Re:  AT&T Corp. and AT&T of the Virgin Islands, Inc. v. Virgin 
     Islands Telephone Corporation, D/B/A/ Innovative Telephone ( 
     File No. EB-04-MD-002)

     I am troubled by today's decision that finds the Virgin 
Islands Telephone Corporation (``Vitelco'') liable for refunds 
for overearnings on 1997 interstate access rates on the basis 
that such rates were not ``deemed lawful'' under section 
204(a)(3) of the Communications Act.

     Under section 204(a)(3), a local exchange carrier's access 
tariff, filed on a streamlined basis, is ``deemed lawful and 
shall be effective 7 days (in the case of a reduction in rates) 
or 15 days (in the case of an increase in rates) after the date 
on which it is filed with the Commission unless the Commission 
takes action...before the end of that 7 day or 15-day period, as 
appropriate.1   The ``deemed lawful'' language in section 
204(a)(3) immunizes from challenge those rates that are not 
suspended or investigated before a finding of unlawfulness.2   
Filing carriers are not subject to liability for damages when 
tariffs take effect, without suspension, under section 204(a)(3) 
and even if they are subsequently determined to be unlawful in a 
section 205 investigation or a section 208 complaint proceeding. 

     On June 27, 1997, the Common Carrier Bureau (``Bureau'') 
issued an order suspending and setting for investigation 
Vitelco's July 1997 to December 1997 tariff filing.3 On July 28, 
1997, on its own motion, the Bureau issued an order reconsidering 
its decision to suspend and investigate Vitelco's tariff and 
declining to investigate that tariff.4

     Today's action finds that the Bureau's Suspension Order 
``stripped Vitelco's July 1997 tariff of their deemed lawful 
status,''5 even though in the subsequent Reconsideration Order 
the Bureau reversed its decision to investigate the tariff.  The 
Commission finds that while the Bureau had the authority to strip 
the ``deemed lawful'' status from Vitelco's 1997 access rates, 
the Reconsideration Order cannot restore the lawfulness of 
Vitelco's rates because the Bureau does not have the authority to 
issue such order.6   
     
     Today's decision essentially endorses the Bureau's ability, 
on delegated authority, to deny the presumed ``deemed lawful'' 
status associated with a carrier's streamlined tariff filing and 
effectively foreclose Commission review of that decision.  On its 
own, the Bureau suspended and set for investigation Vitelco's 
tariff filing.  That action revoked the ``deemed lawful'' status 
of the tariff.  One month later, however, the Bureau reversed its 
decision to investigate the tariff and the lawfulness of 
Vitelco's tariff was thus never subsequently addressed.   A 
procedural mechanism that enables the Bureau to strip carrier 
tariffs of their presumed lawfulness through a one-day suspension 
and subsequent failure to follow through on an investigation is 
inherently unfair and inconsistent with the intent of Section 
204(a)(3).  Accordingly, I approve in part and dissent in part 
from the order. 

_________________________

1  47 USC 204(a)(3).
2  See, In the Matter of Implementation of Section 402(b)(1)(A) 
of the Telecommunications Act of 1996, Report and Order, 12 FCC 
Rcd 2170 at paras.19-21 (1997) (``Streamlined Tariff Order'').  
3  1997 Annual Access Tariff Filings, Memorandum Opinion and 
Order, Suspension Order, 13 FCC Rcd 5677 (Com.
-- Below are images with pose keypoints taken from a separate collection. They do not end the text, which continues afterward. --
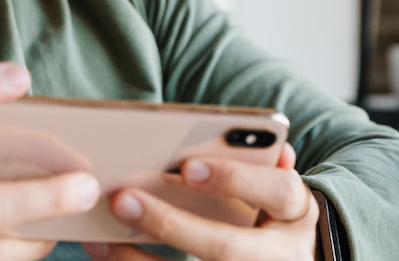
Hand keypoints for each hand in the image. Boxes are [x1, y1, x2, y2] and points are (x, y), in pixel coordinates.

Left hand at [82, 143, 317, 260]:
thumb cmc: (274, 216)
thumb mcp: (279, 191)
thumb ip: (265, 167)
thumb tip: (276, 148)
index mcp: (296, 215)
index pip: (279, 192)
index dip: (236, 179)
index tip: (187, 166)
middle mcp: (280, 256)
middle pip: (227, 248)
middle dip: (172, 226)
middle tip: (122, 200)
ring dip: (141, 260)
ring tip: (101, 237)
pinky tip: (107, 254)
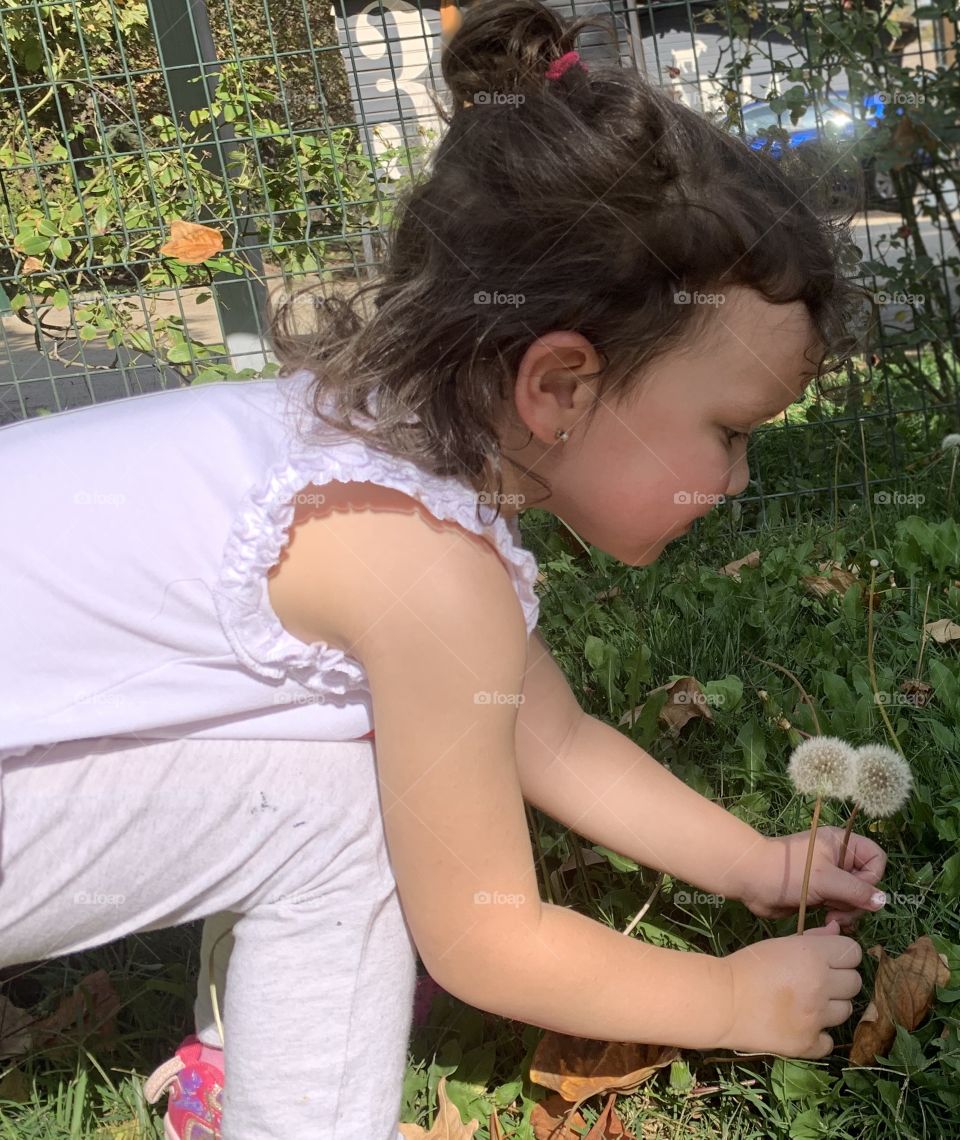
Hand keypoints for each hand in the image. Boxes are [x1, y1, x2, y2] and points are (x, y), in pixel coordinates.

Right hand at [718, 920, 862, 1057]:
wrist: (721, 1001)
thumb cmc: (747, 965)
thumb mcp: (779, 944)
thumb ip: (813, 938)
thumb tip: (837, 931)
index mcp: (813, 956)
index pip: (852, 952)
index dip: (842, 955)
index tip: (828, 960)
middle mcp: (821, 986)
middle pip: (855, 983)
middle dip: (839, 981)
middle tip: (816, 983)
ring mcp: (816, 1017)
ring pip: (846, 1011)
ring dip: (830, 1007)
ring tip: (806, 1004)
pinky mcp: (808, 1043)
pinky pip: (829, 1041)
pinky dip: (818, 1035)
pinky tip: (801, 1026)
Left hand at [741, 828, 886, 929]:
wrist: (752, 881)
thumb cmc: (789, 872)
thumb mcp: (825, 879)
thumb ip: (856, 891)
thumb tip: (882, 901)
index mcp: (841, 844)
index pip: (876, 858)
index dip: (872, 877)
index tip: (855, 888)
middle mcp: (838, 858)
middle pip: (867, 883)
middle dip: (856, 900)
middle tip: (838, 909)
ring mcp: (829, 877)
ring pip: (855, 898)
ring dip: (847, 911)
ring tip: (829, 916)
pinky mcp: (821, 893)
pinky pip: (841, 907)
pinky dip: (838, 916)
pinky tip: (826, 921)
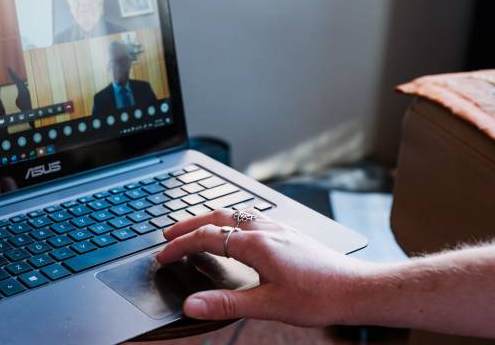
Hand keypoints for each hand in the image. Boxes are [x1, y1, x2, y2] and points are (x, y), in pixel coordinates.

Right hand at [156, 209, 371, 325]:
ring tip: (194, 228)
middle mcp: (266, 230)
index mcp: (257, 245)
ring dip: (208, 219)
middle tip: (168, 235)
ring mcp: (278, 228)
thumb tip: (192, 304)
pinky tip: (234, 229)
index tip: (163, 255)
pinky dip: (230, 219)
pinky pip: (250, 217)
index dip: (181, 245)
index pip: (207, 238)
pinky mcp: (288, 233)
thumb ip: (226, 304)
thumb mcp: (269, 306)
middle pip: (216, 218)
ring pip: (234, 214)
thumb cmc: (320, 297)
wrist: (357, 289)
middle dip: (188, 225)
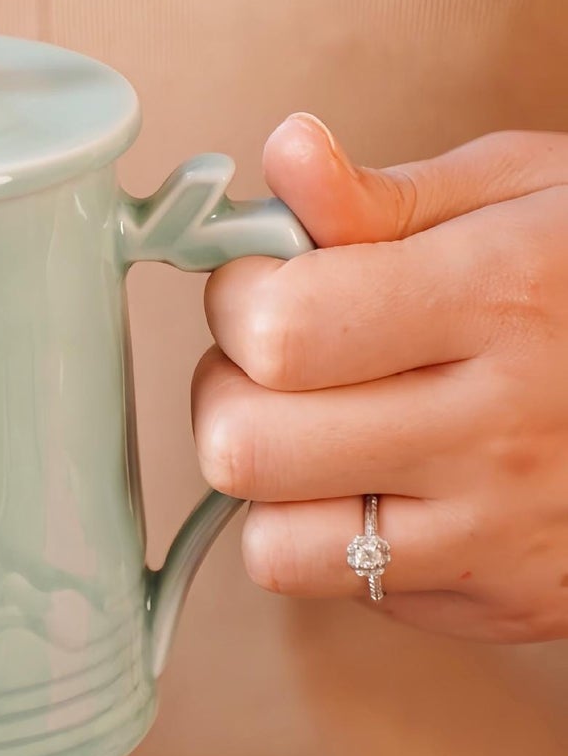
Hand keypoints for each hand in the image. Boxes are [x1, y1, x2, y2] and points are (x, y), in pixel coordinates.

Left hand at [194, 119, 567, 641]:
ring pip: (273, 542)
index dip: (236, 299)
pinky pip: (342, 588)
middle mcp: (500, 430)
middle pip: (247, 448)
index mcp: (502, 298)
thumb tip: (285, 154)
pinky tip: (384, 480)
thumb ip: (385, 195)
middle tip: (277, 359)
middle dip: (229, 390)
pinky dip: (330, 534)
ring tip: (318, 425)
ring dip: (268, 480)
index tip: (262, 280)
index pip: (279, 330)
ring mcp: (503, 534)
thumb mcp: (527, 192)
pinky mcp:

Car. Bur. June 27, 
1997) (``Suspension Order'').
4  1997 Annual Access Tariff Filings, Order Designating issues 
for Investigation Memorandum Opinion and Order and Order on 
Reconsideration, 12 FCC Rcd 11417 (Com. Car. Bur. July 28, 1997) 
(``Reconsideration Order'')
5 Order at paras. 13, 37.
6 Under section 5(c)  of the Act, the Commission may not delegate 
to a Bureau the authority to take action under section 204(a)(2), 
i.e., to issue an order concluding a tariff investigation.